§ Stated exercise 1
Retype the portion of the passage about MOOCs from "My personal experience" up to and including "four-year undergraduate degree.".

§ Supplied text
....................

I discovered PEL in 2013 while engaged in a quixotic experiment in online education involving a form of learning making headlines at the time: Massive Open Online Courses (or MOOCs).
MOOCs came on the scene a couple of years earlier, after professors at Stanford were stunned when free online courses they offered to the world drew in hundreds of thousands of participants. The courses were on technology subjects, and two of the engineers who taught them (Sebastian Thrun, who taught a course on artificial intelligence, and Andrew Ng who, taught a course on machine learning) went on to create companies (Udacity and Coursera) dedicated to bringing an expanded catalog of free college courses to the world.
By the time I had discovered MOOCs, Harvard and MIT had gotten into the act, creating the non-profit edX that represented an East Coast rival to the two aforementioned Silicon Valley upstarts (I mean startups). Meanwhile, public debate over this new form of learning was characterized by hysteria, with MOOC boosters like Tom Friedman declaring that the end of the traditional university was upon us just as a backlash set in (triggered, interesting enough, by philosophy professors) claiming massive open courses to be educationally worthless.
What these fans and foes had in common was near total inexperience actually taking MOOCs, which made discussion of their value abstract and more about educational politics than pedagogy.
My personal experience (having taken only one MOOC—a logic course taught by Duke University) was similarly shallow. And so I set off to take massive open learning on a genuine test drive by taking enough free online courses to completion to mimic the requirements of a four-year undergraduate degree.

....................

§ Material
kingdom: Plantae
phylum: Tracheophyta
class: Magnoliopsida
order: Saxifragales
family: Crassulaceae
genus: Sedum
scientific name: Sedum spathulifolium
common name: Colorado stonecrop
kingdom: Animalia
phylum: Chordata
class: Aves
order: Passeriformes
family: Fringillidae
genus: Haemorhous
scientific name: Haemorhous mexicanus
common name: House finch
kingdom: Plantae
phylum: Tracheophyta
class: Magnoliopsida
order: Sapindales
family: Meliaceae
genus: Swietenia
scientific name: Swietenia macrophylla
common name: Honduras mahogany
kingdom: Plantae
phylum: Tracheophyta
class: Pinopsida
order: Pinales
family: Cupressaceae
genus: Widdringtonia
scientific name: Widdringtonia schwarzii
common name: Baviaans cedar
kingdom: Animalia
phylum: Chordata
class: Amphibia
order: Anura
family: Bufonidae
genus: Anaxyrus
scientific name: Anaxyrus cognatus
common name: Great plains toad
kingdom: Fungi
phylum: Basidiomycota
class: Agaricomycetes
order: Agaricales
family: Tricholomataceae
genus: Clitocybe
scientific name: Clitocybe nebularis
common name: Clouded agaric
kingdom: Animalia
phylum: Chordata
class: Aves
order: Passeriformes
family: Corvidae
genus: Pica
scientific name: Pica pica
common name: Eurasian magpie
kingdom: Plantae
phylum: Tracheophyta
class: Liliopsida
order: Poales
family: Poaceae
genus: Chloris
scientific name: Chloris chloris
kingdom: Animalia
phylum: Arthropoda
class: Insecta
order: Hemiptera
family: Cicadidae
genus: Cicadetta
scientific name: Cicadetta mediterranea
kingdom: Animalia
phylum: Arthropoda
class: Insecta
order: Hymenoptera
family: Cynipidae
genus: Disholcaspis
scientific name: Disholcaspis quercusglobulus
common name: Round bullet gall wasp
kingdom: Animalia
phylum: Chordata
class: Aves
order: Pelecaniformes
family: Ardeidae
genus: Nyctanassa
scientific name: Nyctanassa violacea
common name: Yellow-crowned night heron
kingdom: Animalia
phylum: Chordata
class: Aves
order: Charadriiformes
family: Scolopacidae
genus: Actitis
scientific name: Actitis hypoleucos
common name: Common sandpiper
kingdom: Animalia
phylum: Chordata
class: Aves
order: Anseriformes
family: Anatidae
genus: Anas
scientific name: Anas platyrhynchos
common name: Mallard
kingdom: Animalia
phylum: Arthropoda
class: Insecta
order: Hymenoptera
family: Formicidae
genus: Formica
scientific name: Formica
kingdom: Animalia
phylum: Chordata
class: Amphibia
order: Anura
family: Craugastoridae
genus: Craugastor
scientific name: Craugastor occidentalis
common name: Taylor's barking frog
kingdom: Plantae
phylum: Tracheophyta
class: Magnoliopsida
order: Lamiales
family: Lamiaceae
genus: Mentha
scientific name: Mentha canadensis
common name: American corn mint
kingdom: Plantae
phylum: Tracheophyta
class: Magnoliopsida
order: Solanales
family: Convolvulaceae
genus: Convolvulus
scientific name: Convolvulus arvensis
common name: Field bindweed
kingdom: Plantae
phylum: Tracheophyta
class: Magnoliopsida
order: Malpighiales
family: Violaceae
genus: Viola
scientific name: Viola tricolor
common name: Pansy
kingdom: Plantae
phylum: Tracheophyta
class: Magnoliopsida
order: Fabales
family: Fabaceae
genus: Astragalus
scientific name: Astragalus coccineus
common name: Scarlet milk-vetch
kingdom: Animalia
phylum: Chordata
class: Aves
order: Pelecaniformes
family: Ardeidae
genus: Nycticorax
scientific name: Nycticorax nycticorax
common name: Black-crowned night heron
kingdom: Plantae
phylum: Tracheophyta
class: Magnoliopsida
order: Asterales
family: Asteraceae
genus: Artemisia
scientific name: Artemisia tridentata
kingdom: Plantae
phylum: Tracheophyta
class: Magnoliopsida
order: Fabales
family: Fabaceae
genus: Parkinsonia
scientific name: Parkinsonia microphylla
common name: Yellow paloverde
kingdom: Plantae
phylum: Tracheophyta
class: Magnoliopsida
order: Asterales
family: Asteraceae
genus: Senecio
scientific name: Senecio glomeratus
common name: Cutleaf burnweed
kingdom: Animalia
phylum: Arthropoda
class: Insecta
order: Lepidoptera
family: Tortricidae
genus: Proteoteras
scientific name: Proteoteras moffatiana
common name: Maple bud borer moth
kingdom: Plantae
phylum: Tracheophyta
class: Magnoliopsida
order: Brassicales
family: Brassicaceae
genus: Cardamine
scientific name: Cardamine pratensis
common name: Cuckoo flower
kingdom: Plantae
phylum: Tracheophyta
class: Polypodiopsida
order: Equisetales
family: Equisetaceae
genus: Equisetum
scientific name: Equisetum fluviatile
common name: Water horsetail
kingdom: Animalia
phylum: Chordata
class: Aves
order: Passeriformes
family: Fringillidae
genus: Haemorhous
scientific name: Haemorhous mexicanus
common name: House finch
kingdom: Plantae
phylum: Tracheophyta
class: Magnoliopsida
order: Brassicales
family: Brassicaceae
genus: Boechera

....................

§ Stated exercise 2
In the records, edit the lines from the line with "common name: Common sandpiper" up to and including the line with "genus: Convolvulus" so that "class" becomes "taxonomic class", leaving all else unchanged, and return only those lines.

§ Final answer 1
My personal experience (having taken only one MOOC—a logic course taught by Duke University) was similarly shallow. And so I set off to take massive open learning on a genuine test drive by taking enough free online courses to completion to mimic the requirements of a four-year undergraduate degree.

§ Final answer 2
common name: Common sandpiper
kingdom: Animalia
phylum: Chordata
taxonomic class: Aves
order: Anseriformes
family: Anatidae
genus: Anas
scientific name: Anas platyrhynchos
common name: Mallard
kingdom: Animalia
phylum: Arthropoda
taxonomic class: Insecta
order: Hymenoptera
family: Formicidae
genus: Formica
scientific name: Formica
kingdom: Animalia
phylum: Chordata
taxonomic class: Amphibia
order: Anura
family: Craugastoridae
genus: Craugastor
scientific name: Craugastor occidentalis
common name: Taylor's barking frog
kingdom: Plantae
phylum: Tracheophyta
taxonomic class: Magnoliopsida
order: Lamiales
family: Lamiaceae
genus: Mentha
scientific name: Mentha canadensis
common name: American corn mint
kingdom: Plantae
phylum: Tracheophyta
taxonomic class: Magnoliopsida
order: Solanales
family: Convolvulaceae
genus: Convolvulus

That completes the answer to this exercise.